[Source data]
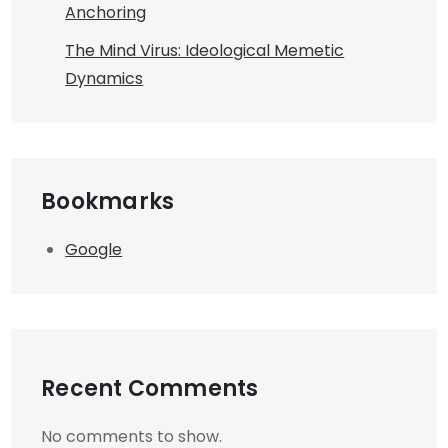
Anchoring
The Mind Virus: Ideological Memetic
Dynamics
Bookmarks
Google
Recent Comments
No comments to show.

==

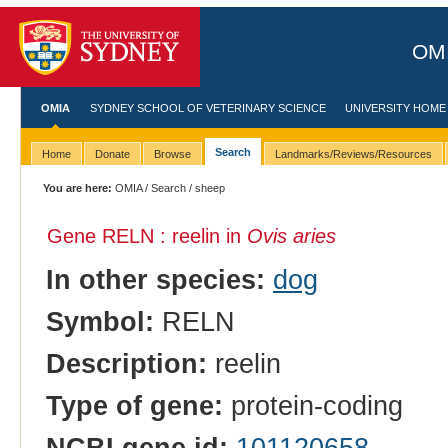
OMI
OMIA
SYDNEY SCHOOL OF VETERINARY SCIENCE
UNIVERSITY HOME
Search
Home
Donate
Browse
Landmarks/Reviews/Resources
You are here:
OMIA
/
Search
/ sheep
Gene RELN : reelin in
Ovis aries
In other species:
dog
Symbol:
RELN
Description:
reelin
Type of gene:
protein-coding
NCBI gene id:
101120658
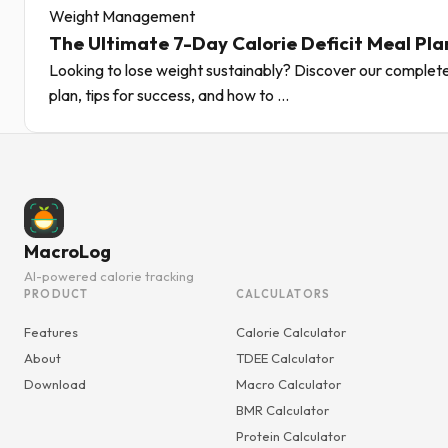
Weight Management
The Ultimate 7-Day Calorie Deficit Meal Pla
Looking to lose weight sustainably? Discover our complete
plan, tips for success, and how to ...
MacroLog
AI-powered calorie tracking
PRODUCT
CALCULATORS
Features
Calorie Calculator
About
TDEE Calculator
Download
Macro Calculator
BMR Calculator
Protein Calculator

==

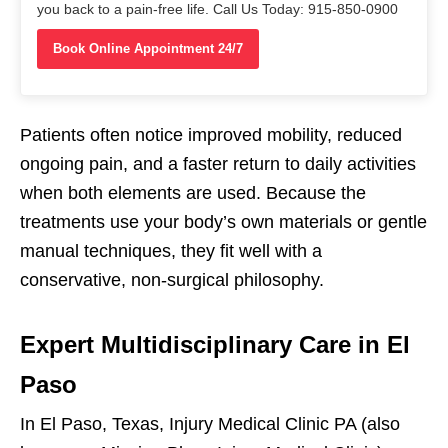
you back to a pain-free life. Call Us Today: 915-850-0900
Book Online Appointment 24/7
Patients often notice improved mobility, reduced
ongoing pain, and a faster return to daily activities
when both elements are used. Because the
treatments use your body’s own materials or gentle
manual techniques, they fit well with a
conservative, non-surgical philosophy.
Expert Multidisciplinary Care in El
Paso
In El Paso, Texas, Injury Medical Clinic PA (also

[Your instructions] Within the material above, copy exactly the lines from the line that holds "Book Online Appointment 24/7" up to and including the line that holds "In El Paso, Texas, Injury".

[Reply to the exercise]
Book Online Appointment 24/7
Patients often notice improved mobility, reduced
ongoing pain, and a faster return to daily activities
when both elements are used. Because the
treatments use your body’s own materials or gentle
manual techniques, they fit well with a
conservative, non-surgical philosophy.
Expert Multidisciplinary Care in El
Paso
In El Paso, Texas, Injury Medical Clinic PA (also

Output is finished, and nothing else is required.